*PROVIDED PASSAGE:*
It is a bit of a coincidence that you are getting three different colours for the bars you are plotting. What happens here is that you are providing a single color argument that is cycled through for the bars in the histogram. You can see this if you provide more colours to your histogram call:

using Plots

sentiment_labels = [fill(-1, 200); fill(0, 700); fill(1, 100)]

histogram(
    sentiment_labels,
    fillcolor = [:coral, :red, :green, :dodgerblue, :slategray]
)

gives:

enter image description here

What's happening here? We have provided five colours, and it turns out that your histogram only has a bar every five increments (there are bins between -1, 0, and 1, it's just that there are zero observations in those bins). Therefore every fifth bar has the same colour, and with the zero bars disappearing, we only end up with one colour visible in the plot.

Another way of seeing this is having data that's more continuous than your sentiment labels:

cont_data = rand(1_000)

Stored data
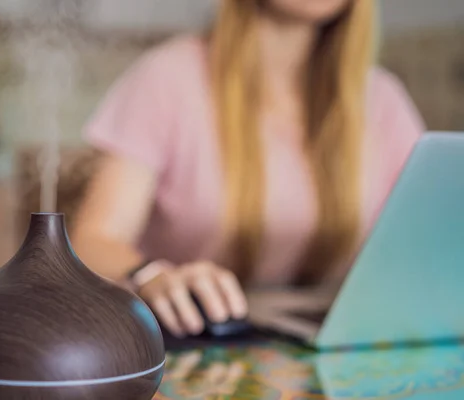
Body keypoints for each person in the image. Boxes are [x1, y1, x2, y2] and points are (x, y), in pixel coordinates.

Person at [71, 0, 425, 338]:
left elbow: (426, 241)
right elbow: (92, 242)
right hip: (192, 339)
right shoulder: (167, 79)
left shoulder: (381, 99)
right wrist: (150, 275)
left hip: (330, 342)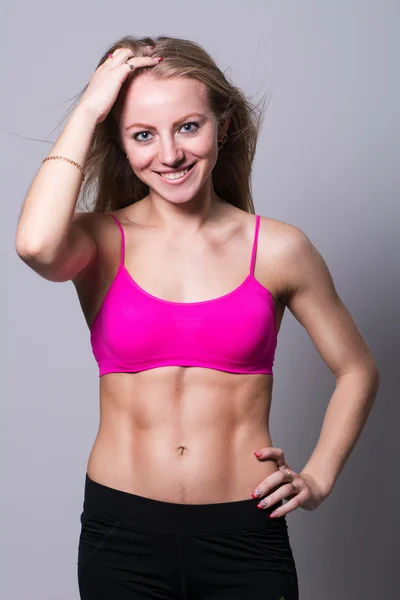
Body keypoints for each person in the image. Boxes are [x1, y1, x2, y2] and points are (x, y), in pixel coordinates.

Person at [15, 35, 380, 600]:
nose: (169, 154)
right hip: (122, 533)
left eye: (188, 126)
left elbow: (357, 369)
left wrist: (319, 477)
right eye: (142, 135)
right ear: (120, 142)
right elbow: (36, 245)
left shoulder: (279, 248)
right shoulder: (99, 241)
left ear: (223, 126)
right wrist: (90, 107)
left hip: (245, 532)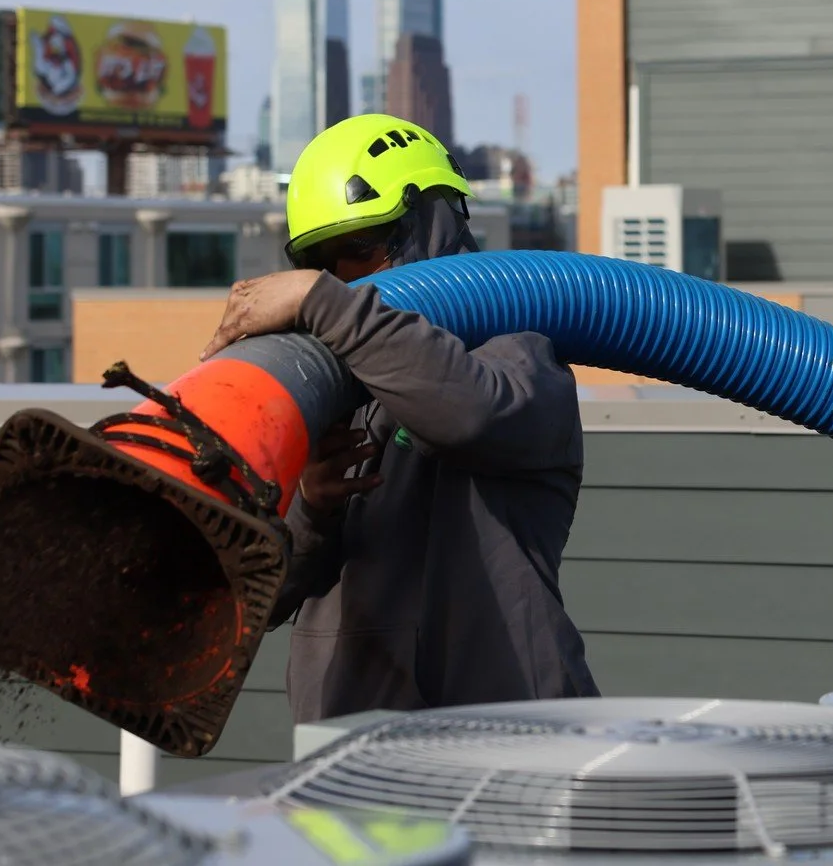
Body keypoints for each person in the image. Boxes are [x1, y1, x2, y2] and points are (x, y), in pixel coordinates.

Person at [202, 114, 598, 720]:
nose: (348, 279)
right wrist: (314, 506)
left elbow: (468, 412)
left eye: (362, 248)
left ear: (431, 223)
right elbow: (258, 595)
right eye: (326, 263)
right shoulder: (333, 379)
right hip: (350, 747)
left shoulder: (524, 357)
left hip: (506, 738)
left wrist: (321, 301)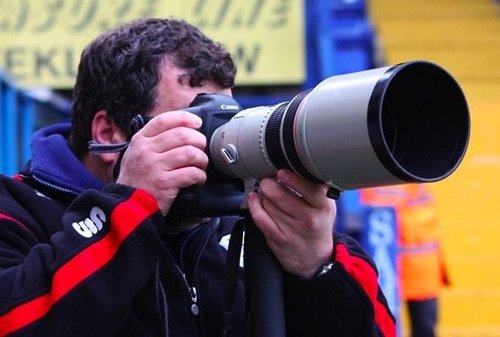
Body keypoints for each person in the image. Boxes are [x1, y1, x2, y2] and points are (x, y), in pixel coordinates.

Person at [0, 18, 395, 337]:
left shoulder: (251, 233)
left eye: (229, 120)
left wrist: (316, 267)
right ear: (110, 134)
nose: (218, 150)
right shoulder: (15, 215)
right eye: (199, 123)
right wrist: (127, 209)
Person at [360, 185, 449, 337]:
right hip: (400, 269)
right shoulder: (412, 178)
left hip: (417, 270)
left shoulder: (404, 181)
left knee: (420, 327)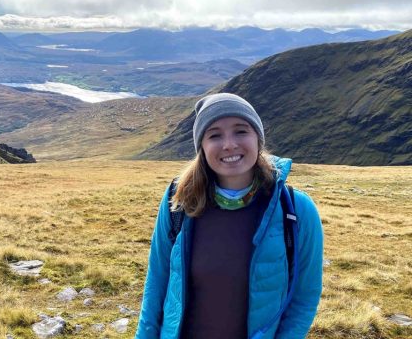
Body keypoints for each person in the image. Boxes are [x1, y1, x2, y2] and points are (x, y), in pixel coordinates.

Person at [135, 93, 323, 339]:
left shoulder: (296, 209)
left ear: (258, 138)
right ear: (202, 146)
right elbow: (157, 283)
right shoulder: (178, 200)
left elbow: (304, 297)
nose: (229, 144)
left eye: (241, 131)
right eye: (214, 135)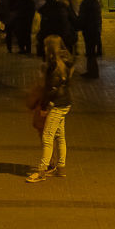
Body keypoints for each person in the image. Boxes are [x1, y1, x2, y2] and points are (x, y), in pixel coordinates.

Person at [27, 35, 72, 183]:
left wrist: (44, 106)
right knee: (60, 135)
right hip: (65, 102)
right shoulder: (67, 61)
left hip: (57, 104)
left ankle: (42, 170)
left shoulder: (54, 65)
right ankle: (61, 168)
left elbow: (50, 89)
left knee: (47, 137)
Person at [78, 0, 102, 78]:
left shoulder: (87, 2)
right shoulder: (95, 1)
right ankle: (92, 71)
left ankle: (92, 72)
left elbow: (83, 17)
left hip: (89, 30)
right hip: (94, 30)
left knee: (90, 52)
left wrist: (79, 25)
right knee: (91, 52)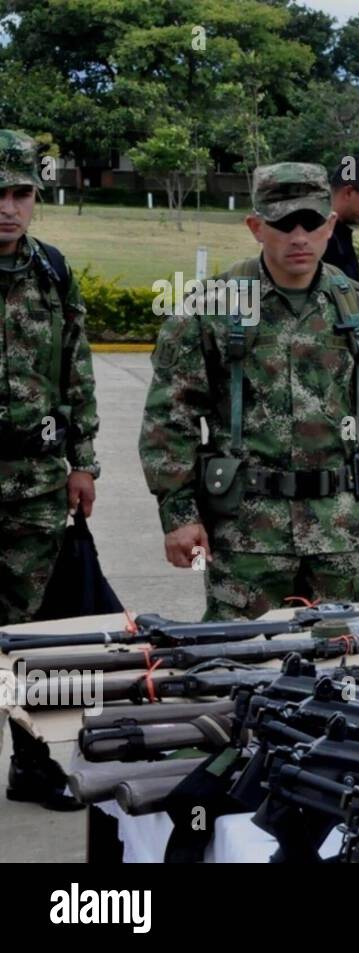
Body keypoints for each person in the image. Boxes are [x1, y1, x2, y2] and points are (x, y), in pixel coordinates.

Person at [139, 162, 359, 619]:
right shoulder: (211, 308)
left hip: (339, 534)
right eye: (282, 223)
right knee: (239, 665)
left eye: (311, 222)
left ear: (330, 225)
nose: (299, 237)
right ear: (256, 226)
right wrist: (180, 515)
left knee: (344, 660)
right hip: (246, 535)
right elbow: (171, 418)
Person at [0, 128, 99, 811]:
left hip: (34, 484)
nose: (7, 208)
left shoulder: (51, 270)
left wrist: (83, 460)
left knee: (33, 635)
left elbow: (77, 370)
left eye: (20, 194)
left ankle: (31, 764)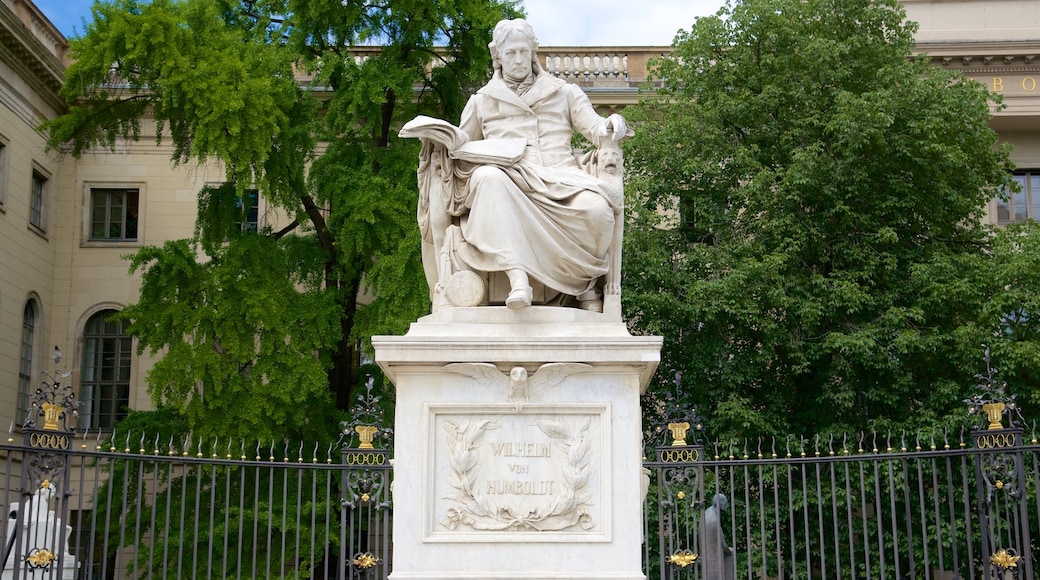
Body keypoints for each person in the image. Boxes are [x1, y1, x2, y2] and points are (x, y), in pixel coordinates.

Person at [407, 18, 630, 312]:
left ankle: (585, 285)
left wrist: (613, 125)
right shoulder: (482, 100)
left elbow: (595, 127)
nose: (518, 59)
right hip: (508, 175)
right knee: (487, 178)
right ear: (498, 56)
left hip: (560, 176)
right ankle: (518, 278)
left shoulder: (564, 92)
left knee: (597, 210)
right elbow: (462, 143)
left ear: (532, 52)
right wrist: (441, 138)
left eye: (523, 52)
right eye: (510, 53)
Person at [701, 493, 735, 580]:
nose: (727, 505)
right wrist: (729, 551)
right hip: (713, 558)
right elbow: (723, 543)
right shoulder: (714, 520)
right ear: (719, 504)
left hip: (706, 553)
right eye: (725, 503)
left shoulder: (707, 512)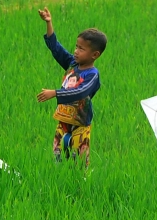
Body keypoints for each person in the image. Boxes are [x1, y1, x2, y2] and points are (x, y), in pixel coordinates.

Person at [37, 7, 107, 166]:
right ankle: (60, 180)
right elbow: (56, 49)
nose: (76, 51)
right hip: (63, 119)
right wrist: (49, 23)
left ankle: (80, 187)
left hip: (80, 124)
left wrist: (55, 93)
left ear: (94, 55)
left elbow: (80, 92)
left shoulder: (92, 74)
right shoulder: (73, 64)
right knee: (58, 157)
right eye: (76, 46)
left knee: (79, 162)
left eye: (81, 49)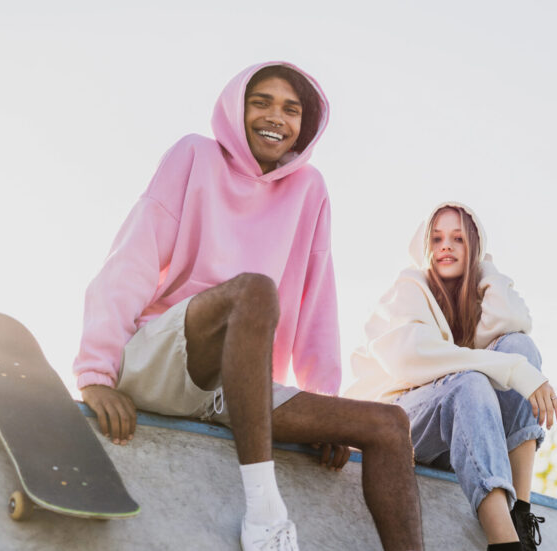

*WORK INSTRUCTIONS:*
**1)** In the passage on histogram bar colors, why does only one color end up visible in the plot when five colors are supplied?
**2)** Resume the passage on histogram bar colors from the point where it stops.

*ANSWER SECTION:*
**1)** The histogram has a bar only every five increments, so every fifth bar gets the same color, and the bars between them have zero observations and disappear.

**2)**
histogram(
    cont_data,
    fillcolor = [:coral, :red, :green, :dodgerblue, :slategray]
)

gives:

enter image description here

So actually there's only one colour argument passed in here. The crucial difference between colours and labels in your histogram call is that one is a row, the other a column vector:

julia> ["Negative" "Neutral" "Positive"]
1×3 Array{String,2}:
 "Negative"  "Neutral"  "Positive"

julia> [:coral, :slategrey, :dodgerblue]
3-element Array{Symbol,1}:
 :coral
 :slategrey
 :dodgerblue

Plots will interpret the first of these as applying to three different series ("Negative" is the label for the first series, "Neutral" for the second, "Positive" for the third), while it interprets the second as applying to one series only (so :coral, :slategrey, :dodgerblue are all colours for the first series passed in. This is quite a subtle distinctions in Plots.jl, which often trips people up (me included!)

To get three labels, you should therefore have three series for which you plot histograms. One way of doing this is to split your vector of sentiment labels into three vectors:

histogram(
    [filter(x -> x == y, sentiment_labels) for y ∈ -1:1],
    fillcolor = [:coral :dodgerblue :slategray],
    label = ["Negative" "Positive" "Neutral"]
)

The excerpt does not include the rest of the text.